▶ **PROBLEM**
In your copy of the data, include no pictures and alter nothing else.

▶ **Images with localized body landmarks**
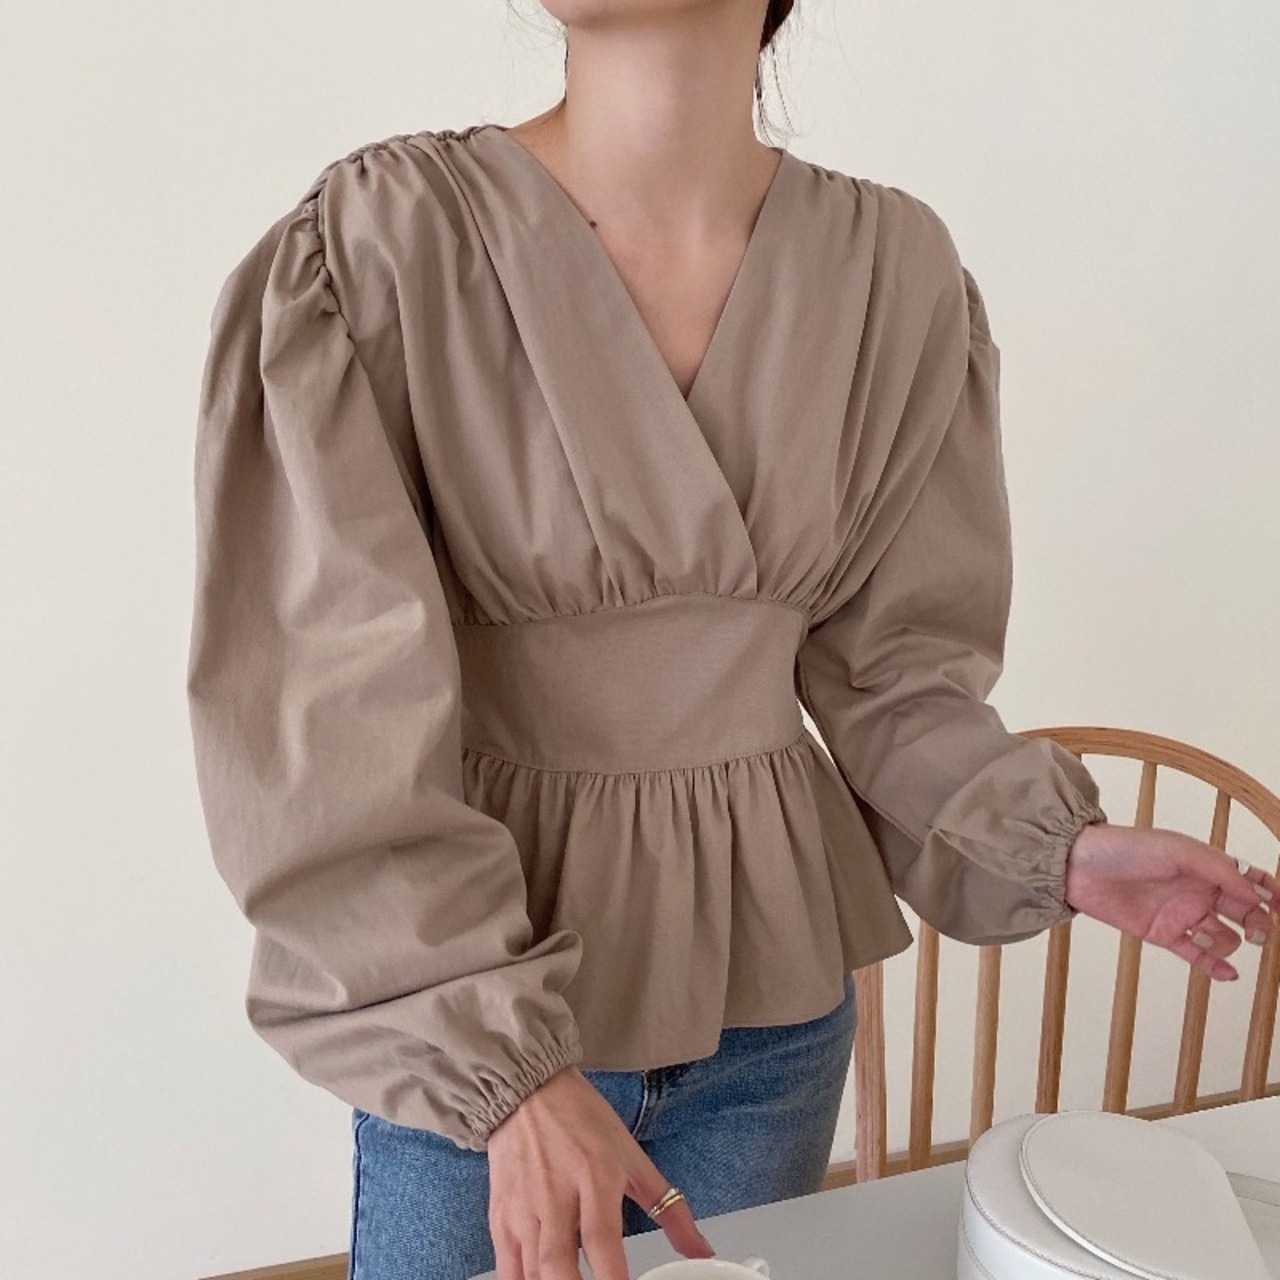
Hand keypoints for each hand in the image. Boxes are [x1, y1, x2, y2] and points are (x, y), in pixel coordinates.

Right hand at [487, 1065, 715, 1279]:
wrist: (526, 1090)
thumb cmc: (580, 1119)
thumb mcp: (631, 1155)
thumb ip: (669, 1207)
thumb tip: (700, 1249)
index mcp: (594, 1176)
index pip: (602, 1240)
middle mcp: (555, 1195)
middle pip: (558, 1264)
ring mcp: (523, 1208)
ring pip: (532, 1271)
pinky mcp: (500, 1216)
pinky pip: (507, 1268)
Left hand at [1064, 822, 1279, 979]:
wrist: (1076, 866)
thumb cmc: (1124, 848)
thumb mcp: (1176, 850)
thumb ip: (1217, 869)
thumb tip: (1256, 890)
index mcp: (1205, 864)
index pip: (1248, 879)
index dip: (1270, 892)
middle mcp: (1197, 889)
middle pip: (1243, 911)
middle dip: (1258, 922)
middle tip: (1260, 931)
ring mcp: (1180, 913)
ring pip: (1223, 935)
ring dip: (1229, 941)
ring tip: (1214, 936)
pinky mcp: (1162, 933)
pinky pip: (1196, 954)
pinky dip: (1215, 965)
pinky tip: (1229, 974)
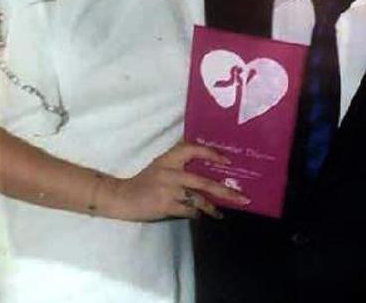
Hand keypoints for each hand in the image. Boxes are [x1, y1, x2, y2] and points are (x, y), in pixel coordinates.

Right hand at [100, 141, 249, 220]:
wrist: (123, 197)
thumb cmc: (146, 180)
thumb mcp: (161, 163)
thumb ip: (180, 159)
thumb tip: (206, 159)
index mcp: (170, 158)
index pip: (194, 149)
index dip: (212, 154)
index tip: (228, 162)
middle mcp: (170, 172)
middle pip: (203, 182)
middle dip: (225, 191)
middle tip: (243, 198)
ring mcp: (168, 190)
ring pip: (198, 199)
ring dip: (212, 207)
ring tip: (220, 213)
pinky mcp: (165, 206)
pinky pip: (188, 210)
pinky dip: (196, 213)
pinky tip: (200, 215)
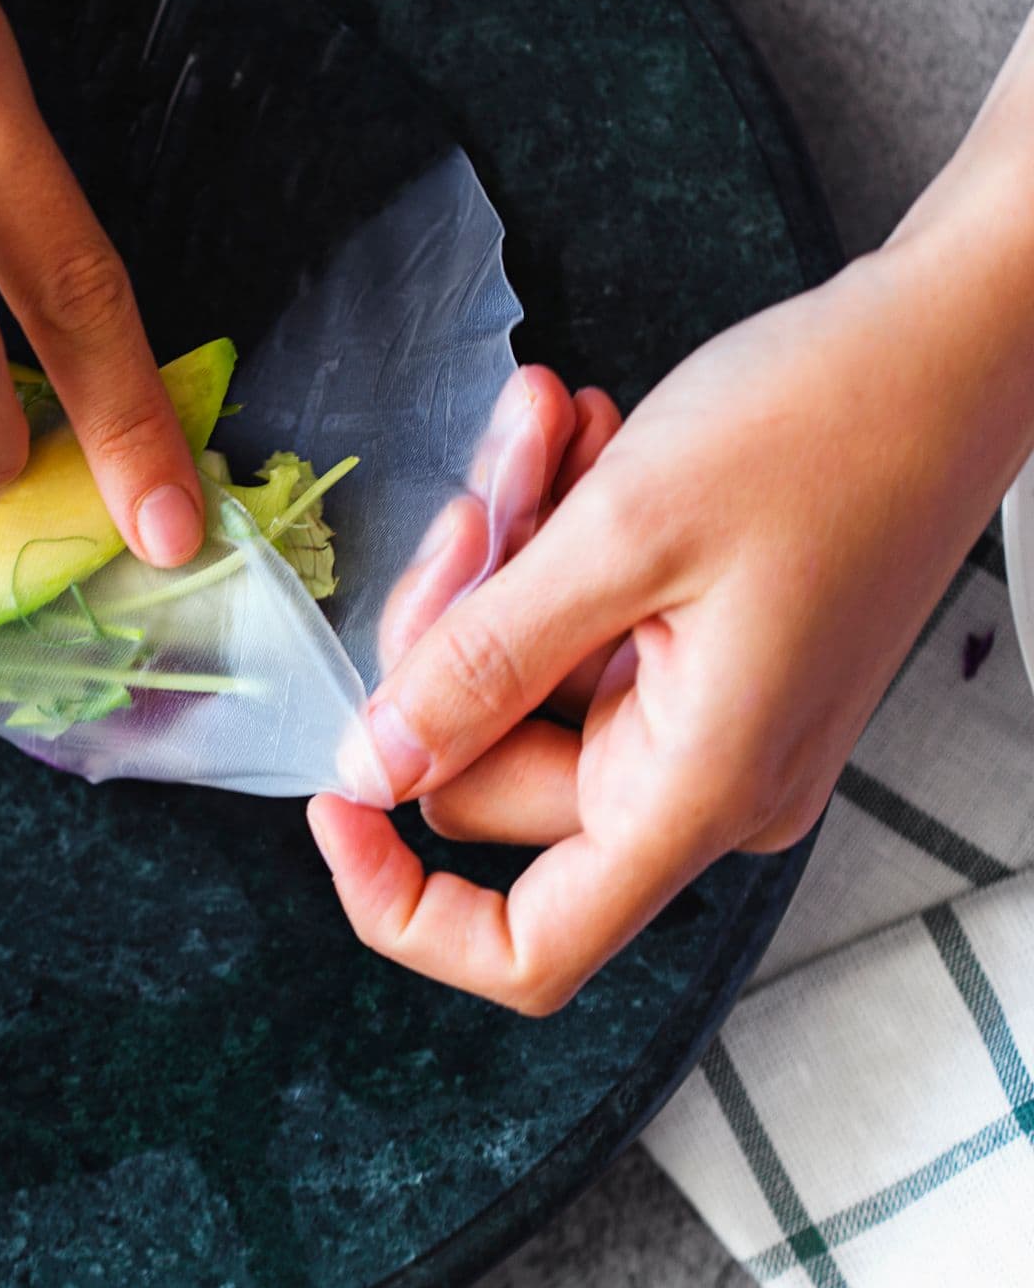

▶ **WRITTEN RESPONSE**
Hand keypoints for each hand in the image. Boxes are [x1, y1, x2, y2] and points are (x, y), in pixel coordinates.

Right hand at [487, 1065, 715, 1279]:
wrist: (526, 1090)
thumb cmc: (580, 1119)
thumb mcp: (631, 1155)
thumb ip: (669, 1207)
thumb tip: (700, 1249)
index mcp: (594, 1176)
index pip: (602, 1240)
middle mcp: (555, 1195)
middle pip: (558, 1264)
ring mcp: (523, 1208)
ring pip: (532, 1271)
pinky mcp: (500, 1216)
pinky pip: (507, 1268)
Left hand at [1064, 822, 1279, 979]:
wrist: (1076, 866)
thumb cmc: (1124, 848)
thumb mcp: (1176, 850)
thumb ip: (1217, 869)
thumb tip: (1256, 890)
index mcp: (1205, 864)
index pip: (1248, 879)
index dip: (1270, 892)
middle mcp: (1197, 889)
middle pip: (1243, 911)
middle dip: (1258, 922)
middle tip: (1260, 931)
ring mcp: (1180, 913)
ring pip: (1223, 935)
ring dip: (1229, 941)
ring tip: (1214, 936)
pinky mcp: (1162, 933)
pinky pip: (1196, 954)
pinky dip: (1215, 965)
pinky tip: (1229, 974)
Hand keypoints for each hand in the image. Boxes are [x1, y1, x2, y2] and points are (x, y), in pixel coordinates.

Right hand at [100, 141, 249, 220]:
wrist: (123, 197)
thumb cmc: (146, 180)
thumb mcp: (161, 163)
thumb ip: (180, 159)
thumb tip: (206, 159)
index mcp: (170, 158)
index pip: (194, 149)
index dip: (212, 154)
index tip: (228, 162)
middle mcp: (170, 172)
middle pip: (203, 182)
middle dip: (225, 191)
middle tip: (243, 198)
ring mcp: (168, 190)
ring pip: (198, 199)
ring dip: (212, 207)
ring tip: (220, 213)
pinky mcp: (165, 206)
pinky pip: (188, 210)
pinky dip: (196, 213)
pinky tip: (200, 215)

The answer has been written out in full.